Originally published by 2 Minute Medicine® (view original article). Reused on AccessMedicine with permission.

1. The use of fibrinogen concentrate for fibrinogen replacement, post cardiac surgery, is noninferior to cryoprecipitate.

Evidence Rating Level: 1 (Excellent)

Study Rundown:

A common postoperative complication with cardiac surgery is excessive bleeding which consequently requires blood component transfusion. The guidelines for the management of cardiac surgery-associated bleeding presenting with acquired hypofibrinogenemia recommend use of either cryoprecipitate or fibrinogen concentrate as treatment options. Despite knowing that cryoprecipitate is a non-purified product, has a limited shelf life, and is more difficult to store and administer when compared to fibrinogen concentrate, it remains the treatment of choice in much of North America. This study evaluated the first 24 hours after cardiopulmonary bypass, to analyze the mean number of blood components transfused. The results demonstrated a lower mean value for the allopathic transfusions of the group receiving the fibrinogen concentrate compared to the cryoprecipitate.

This study successfully randomized a large sample size into the study treatment groups while assuring the baseline variables remained balanced. The study was limited by a lack of blinding of the clinicians to the treatment assignment, however, this did not lead to any differences with the timing of transfusions compared to the administering of the treatment. Furthermore, the outcome collection part of the study was completed by blinding the outcome assessors and the patients to treatment allocation. The adverse events and transfusion data was reviewed independently by monitors which strengthens the findings. Lastly, the study results are not generalizable to all patients receiving fibrinogen replacement therapy, given the study inclusion criteria recruiting strictly patients with excessive bleeding post cardiac surgery.
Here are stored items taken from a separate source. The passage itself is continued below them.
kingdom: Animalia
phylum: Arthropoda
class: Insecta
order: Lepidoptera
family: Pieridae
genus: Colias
In-Depth [randomized controlled trial]:

This randomized control trial enrolled a total of 827 participants across 11 Canadian hospitals from February 2017 to November 2018. Within 24 hours of patients presenting with excessive bleeding and acquired hypofibrinogenemia post cardiopulmonary bypass, eligible participants were randomized to be in either the cryoprecipitate group (n=412) or the fibrinogen group (n=415) depending on the ordered dose and treatment. Patients were classified using the Clauss method (fibrinogen plasma level <2.0g/L) or FIBTEM (fibrin-based thromboelastometry test extrinsically activated with tissue factor and containing the platelet inhibitor cytochalasin D) – derived clot at 10 minutes <100mm by thromboelastometry. The study exclusion criteria consisted of already having received fibrinogen replacement within 24 hours before surgery, allergies to the study treatments, refusal of receiving blood components for religious or other reasons, plasma fibrinogen level > 3.0g/L within 30 minutes of treatment order and/or known pregnancy. Mean 24-hour post-bypass allogeneic transfusions indicated 16.3 units in the fibrinogen concentrate group (95% CI, 14.9 to 17.8) and 17.0 units in the cryoprecipitate group (95%CI, 15.6 to 18.6)(ratio, 0.96 [1-sided 97.5%CI, ∞− to 1.09; P < .001 for noninferiority] [2-sided 95%CI, 0.84 to 1.09; P = .50 for superiority]). Only 61 patients from the recruited patients, reported a thromboembolic event post treatment, of which 35 belonged to the cryoprecipitate group and 26 in the fibrinogen concentrate group. The findings suggest that fibrinogen concentrate group is noninferior to the cryoprecipitate group after cardiac surgery in patients with excessive bleeding and hypofibrinogenemia.